Berdasarkan Perundang-undangan tersebut diatas, KENDALA PALING BERAT yang dihadapi oleh pasangan perkawinan campuran dimana salah satunya adalah seorang Warga Negara Indonesia dan pasangan lainnya adalah Warga Negara Asing, adalah bila kita tidak memiliki sebuah Perjanjian Perkawinan maka hak warganegara Indonesia secara sertamerta DIPERSAMAKAN dengan hak seorang warganegara asing dalam hal kepemilikan tanah, yaitu sebatas HAK PAKAI yang hanya mempunyai jangka waktu terbatas yaitu 30 tahun.

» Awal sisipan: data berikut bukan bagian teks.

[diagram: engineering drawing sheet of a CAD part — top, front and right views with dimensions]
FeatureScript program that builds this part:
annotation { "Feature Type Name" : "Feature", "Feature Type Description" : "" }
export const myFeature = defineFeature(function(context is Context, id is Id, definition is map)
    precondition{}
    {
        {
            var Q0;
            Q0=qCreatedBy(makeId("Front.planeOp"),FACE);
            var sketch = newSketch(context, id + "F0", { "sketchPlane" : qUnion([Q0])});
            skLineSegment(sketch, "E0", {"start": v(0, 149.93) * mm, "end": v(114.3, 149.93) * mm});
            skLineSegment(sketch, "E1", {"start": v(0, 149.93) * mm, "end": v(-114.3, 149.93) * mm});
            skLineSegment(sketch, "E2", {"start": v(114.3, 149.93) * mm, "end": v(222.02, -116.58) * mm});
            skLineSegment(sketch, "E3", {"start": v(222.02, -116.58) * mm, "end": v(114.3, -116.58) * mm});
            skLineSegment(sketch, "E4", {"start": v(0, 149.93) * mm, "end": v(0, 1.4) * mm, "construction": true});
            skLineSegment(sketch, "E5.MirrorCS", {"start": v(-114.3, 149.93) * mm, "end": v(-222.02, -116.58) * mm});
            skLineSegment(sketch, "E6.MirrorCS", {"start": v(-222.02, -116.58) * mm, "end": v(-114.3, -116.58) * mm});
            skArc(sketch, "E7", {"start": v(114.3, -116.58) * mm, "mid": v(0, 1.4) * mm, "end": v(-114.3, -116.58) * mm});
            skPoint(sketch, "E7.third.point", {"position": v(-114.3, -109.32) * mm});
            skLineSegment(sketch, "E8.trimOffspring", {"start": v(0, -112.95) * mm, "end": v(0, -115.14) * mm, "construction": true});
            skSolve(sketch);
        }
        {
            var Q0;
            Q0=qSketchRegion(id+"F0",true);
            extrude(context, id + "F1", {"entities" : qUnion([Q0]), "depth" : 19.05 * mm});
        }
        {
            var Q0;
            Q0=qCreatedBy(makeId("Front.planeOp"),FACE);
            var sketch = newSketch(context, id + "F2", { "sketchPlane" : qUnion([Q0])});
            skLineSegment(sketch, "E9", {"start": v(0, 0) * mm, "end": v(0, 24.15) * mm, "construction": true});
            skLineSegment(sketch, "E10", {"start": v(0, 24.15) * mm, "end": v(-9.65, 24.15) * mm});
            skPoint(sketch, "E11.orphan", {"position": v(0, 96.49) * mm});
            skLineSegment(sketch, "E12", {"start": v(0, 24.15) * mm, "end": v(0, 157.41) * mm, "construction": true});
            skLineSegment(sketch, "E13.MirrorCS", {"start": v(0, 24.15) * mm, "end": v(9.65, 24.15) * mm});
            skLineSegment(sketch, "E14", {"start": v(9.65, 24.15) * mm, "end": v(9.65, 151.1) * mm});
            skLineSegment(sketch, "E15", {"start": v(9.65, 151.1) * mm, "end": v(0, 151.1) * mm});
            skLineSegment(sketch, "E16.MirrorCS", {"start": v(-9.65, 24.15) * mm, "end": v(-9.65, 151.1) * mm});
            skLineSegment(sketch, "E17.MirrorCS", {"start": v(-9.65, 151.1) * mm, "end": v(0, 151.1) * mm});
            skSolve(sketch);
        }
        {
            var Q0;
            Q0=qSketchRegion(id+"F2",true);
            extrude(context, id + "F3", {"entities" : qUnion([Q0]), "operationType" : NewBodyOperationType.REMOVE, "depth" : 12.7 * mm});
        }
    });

Maka dari  itu Perjanjian perkawinan prenuptial agreement menjadi penentu hak seorang warga negara Indonesia dalam perkawinan campuran.
Hak seorang warganegara Indonesia baik laki-laki maupun perempuan warga negara Indonesia dalam perkawinan campuran atas kepemilikan tanah.

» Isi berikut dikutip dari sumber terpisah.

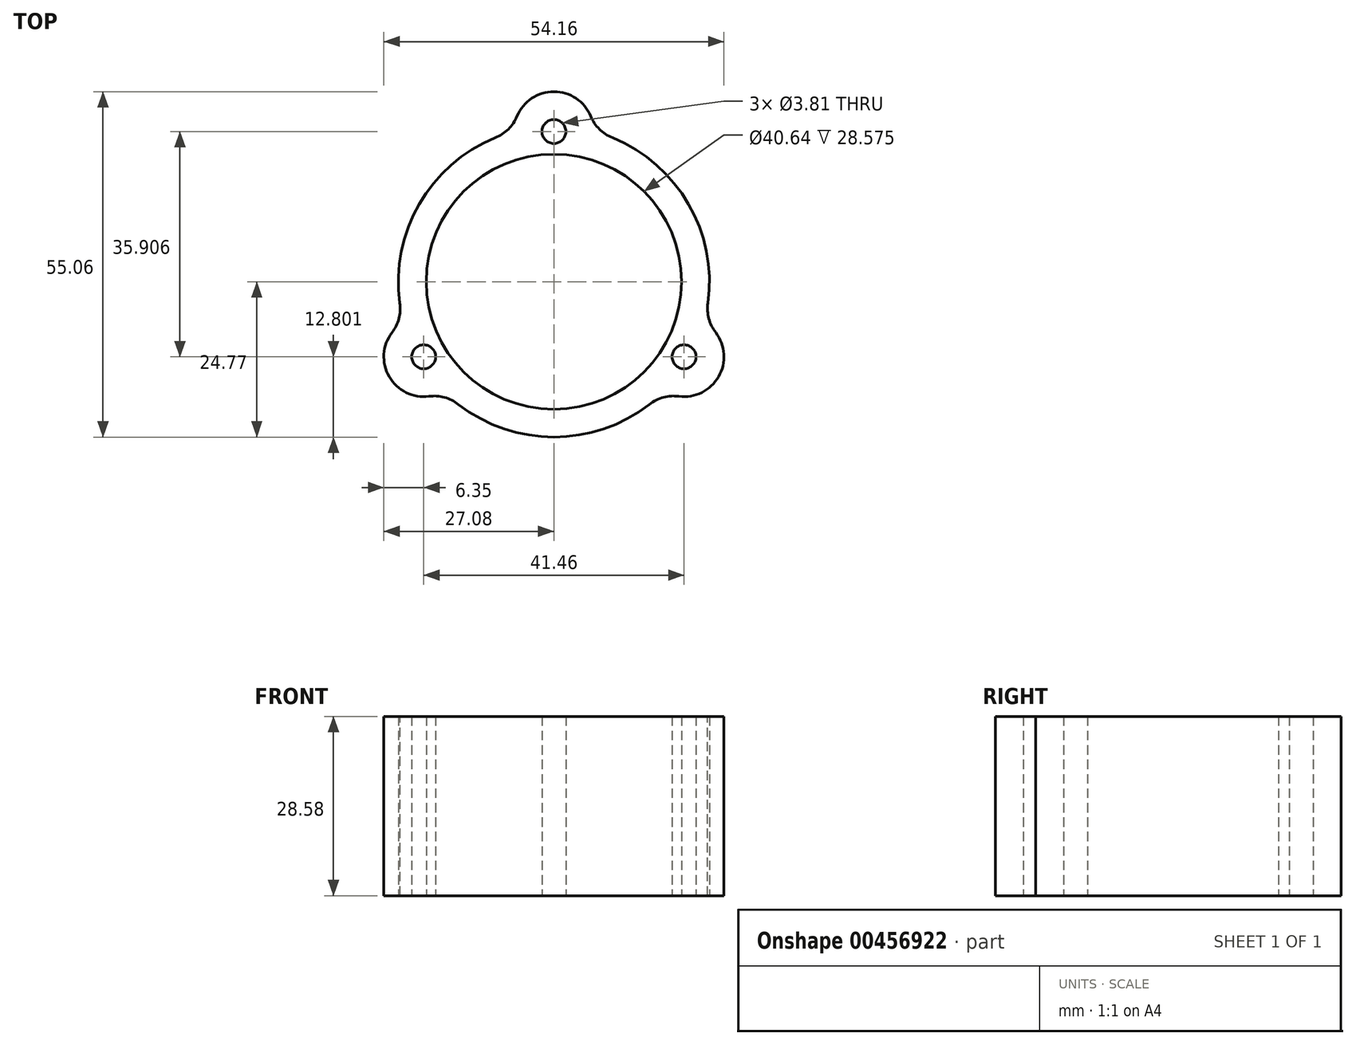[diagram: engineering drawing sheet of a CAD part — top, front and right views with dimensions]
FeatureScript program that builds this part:
annotation { "Feature Type Name" : "Feature", "Feature Type Description" : "" }
export const myFeature = defineFeature(function(context is Context, id is Id, definition is map)
    precondition{}
    {
        {
            var Q0;
            Q0=qCreatedBy(makeId("Top.planeOp"),FACE);
            var sketch = newSketch(context, id + "F0", { "sketchPlane" : qUnion([Q0])});
            skCircle(sketch, "E0", {"center": v(0, 0) * mm, "radius": 20.32 * mm});
            skCircle(sketch, "E1", {"center": v(0, 0) * mm, "radius": 24.77 * mm});
            skLineSegment(sketch, "E2", {"start": v(0, 0) * mm, "end": v(0, 42.77) * mm, "construction": true});
            skLineSegment(sketch, "E3", {"start": v(0, 0) * mm, "end": v(-43.71, -25.24) * mm, "construction": true});
            skLineSegment(sketch, "E4", {"start": v(0, 0) * mm, "end": v(46.9, -27.08) * mm, "construction": true});
            skLineSegment(sketch, "E5", {"start": v(-6.35, 2.16) * mm, "end": v(-6.35, 48.97) * mm, "construction": true});
            skLineSegment(sketch, "E6.MirrorCS", {"start": v(6.35, 2.16) * mm, "end": v(6.35, 48.97) * mm, "construction": true});
            skLineSegment(sketch, "E7", {"start": v(-11.23, 0.85) * mm, "end": v(-48.99, -20.95) * mm, "construction": true});
            skLineSegment(sketch, "E8.MirrorCS", {"start": v(-4.88, -10.15) * mm, "end": v(-42.64, -31.95) * mm, "construction": true});
            skLineSegment(sketch, "E9", {"start": v(0.14, -7.41) * mm, "end": v(38.48, -29.55) * mm, "construction": true});
            skLineSegment(sketch, "E10.MirrorCS", {"start": v(6.49, 3.59) * mm, "end": v(44.83, -18.55) * mm, "construction": true});
            skArc(sketch, "E11", {"start": v(6.35, 23.94) * mm, "mid": v(0, 30.29) * mm, "end": v(-6.35, 23.94) * mm});
            skArc(sketch, "E12", {"start": v(-23.9, -6.47) * mm, "mid": v(-26.23, -15.14) * mm, "end": v(-17.56, -17.47) * mm});
            skArc(sketch, "E13", {"start": v(17.56, -17.47) * mm, "mid": v(26.23, -15.14) * mm, "end": v(23.9, -6.47) * mm});
            skCircle(sketch, "E14", {"center": v(0, 23.94) * mm, "radius": 1.9 * mm});
            skCircle(sketch, "E15", {"center": v(-20.73, -11.97) * mm, "radius": 1.9 * mm});
            skCircle(sketch, "E16", {"center": v(20.73, -11.97) * mm, "radius": 1.9 * mm});
            skSolve(sketch);
        }
        {
            var Q0;
            Q0=makeQuery(id+"F0.imprint","IMPRINT",FACE,{"disambiguationData":[TD([[makeQuery(id+"F0.imprint","IMPRINT",EDGE,{"derivedFrom":sQuery(id+"F0.wireOp",EDGE,"E0")}),-1.0]])]});
            var Q1;
            {var subQ0=sQuery(id+"F0.wireOp",EDGE,"E12");Q1=makeQuery(id+"F0.imprint","IMPRINT",FACE,{"disambiguationData":[TD([[makeQuery(id+"F0.imprint","IMPRINT",EDGE,{"derivedFrom":subQ0}),1.0]])]});}
            var Q2;
            {var subQ0=sQuery(id+"F0.wireOp",EDGE,"E11");Q2=makeQuery(id+"F0.imprint","IMPRINT",FACE,{"disambiguationData":[TD([[makeQuery(id+"F0.imprint","IMPRINT",EDGE,{"derivedFrom":subQ0}),1.0]])]});}
            var Q3;
            {var subQ0=sQuery(id+"F0.wireOp",EDGE,"E13");Q3=makeQuery(id+"F0.imprint","IMPRINT",FACE,{"disambiguationData":[TD([[makeQuery(id+"F0.imprint","IMPRINT",EDGE,{"derivedFrom":subQ0}),1.0]])]});}
            extrude(context, id + "F1", {"entities" : qUnion([Q0, Q1, Q2, Q3]), "depth" : 28.57 * mm});
        }
        {
            var Q0;
            {var subQ0=sQuery(id+"F0.wireOp",EDGE,"E11");var subQ1=sQuery(id+"F0.wireOp",EDGE,"E1");Q0=makeQuery(id+"F1.opExtrude","SWEPT_EDGE",EDGE,{"disambiguationData":[OSD([subQ1,subQ0]),TDD([makeQuery(id+"F0.imprint","INTERSECT",VERTEX,{"disambiguationData":[OD(1.0)],"derivedFrom":[subQ1,subQ0]})])]});}
            var Q1;
            {var subQ0=sQuery(id+"F0.wireOp",EDGE,"E12");var subQ1=sQuery(id+"F0.wireOp",EDGE,"E1");Q1=makeQuery(id+"F1.opExtrude","SWEPT_EDGE",EDGE,{"disambiguationData":[OSD([subQ1,subQ0]),TDD([makeQuery(id+"F0.imprint","INTERSECT",VERTEX,{"disambiguationData":[OD(0.0)],"derivedFrom":[subQ1,subQ0]})])]});}
            var Q2;
            {var subQ0=sQuery(id+"F0.wireOp",EDGE,"E12");var subQ1=sQuery(id+"F0.wireOp",EDGE,"E1");Q2=makeQuery(id+"F1.opExtrude","SWEPT_EDGE",EDGE,{"disambiguationData":[OSD([subQ1,subQ0]),TDD([makeQuery(id+"F0.imprint","INTERSECT",VERTEX,{"disambiguationData":[OD(1.0)],"derivedFrom":[subQ1,subQ0]})])]});}
            var Q3;
            {var subQ0=sQuery(id+"F0.wireOp",EDGE,"E13");var subQ1=sQuery(id+"F0.wireOp",EDGE,"E1");Q3=makeQuery(id+"F1.opExtrude","SWEPT_EDGE",EDGE,{"disambiguationData":[OSD([subQ1,subQ0]),TDD([makeQuery(id+"F0.imprint","INTERSECT",VERTEX,{"disambiguationData":[OD(0.0)],"derivedFrom":[subQ1,subQ0]})])]});}
            var Q4;
            {var subQ0=sQuery(id+"F0.wireOp",EDGE,"E13");var subQ1=sQuery(id+"F0.wireOp",EDGE,"E1");Q4=makeQuery(id+"F1.opExtrude","SWEPT_EDGE",EDGE,{"disambiguationData":[OSD([subQ1,subQ0]),TDD([makeQuery(id+"F0.imprint","INTERSECT",VERTEX,{"disambiguationData":[OD(1.0)],"derivedFrom":[subQ1,subQ0]})])]});}
            var Q5;
            {var subQ0=sQuery(id+"F0.wireOp",EDGE,"E11");var subQ1=sQuery(id+"F0.wireOp",EDGE,"E1");Q5=makeQuery(id+"F1.opExtrude","SWEPT_EDGE",EDGE,{"disambiguationData":[OSD([subQ1,subQ0]),TDD([makeQuery(id+"F0.imprint","INTERSECT",VERTEX,{"disambiguationData":[OD(0.0)],"derivedFrom":[subQ1,subQ0]})])]});}
            fillet(context, id + "F2", {"entities" : qUnion([Q0, Q1, Q2, Q3, Q4, Q5]), "radius" : 6.35 * mm, "tangentPropagation" : true, "allowEdgeOverflow" : false});
        }
    });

Menurut UU No. 11 Tahun 2006 tentang Hak-hak Sipil, UU No. 12 Tahun 2006 tentang Ekonomi Sosial dan Budaya serta UU No. 7 Tahun 1996 tentang Penghapusan segala bentuk diskriminasi terhadap Perempuan, disebutkan bahwa perkawinan tidak boleh menyebabkan seseorang kehilangan hak kewarganegaraannya, baik dalam hal mempertahankan kewarganegaraannya, mempertahankan hak sipilnya maupun mempertahankan HAK EKONOMI.

Tanah, merupakan sumber ekonomi sebuah keluarga, selain itu tanah juga merupakan identitas dan keterkaitan yang sangat erat bagi seorang warganegara Indonesia. Maka dengan adanya pembatasan sebagaimana yang dicantumkan dalam Pasal-pasal tersebut diatas maka jelas-jelas hak seorang warganegara Indonesia dalam sebuah perkawinan adalah sepenuhnya tergantung dari secarik kertas yang disebut Perjanjian Perkawinan atau lebih dikenal PRENUPTIAL AGREEMENT.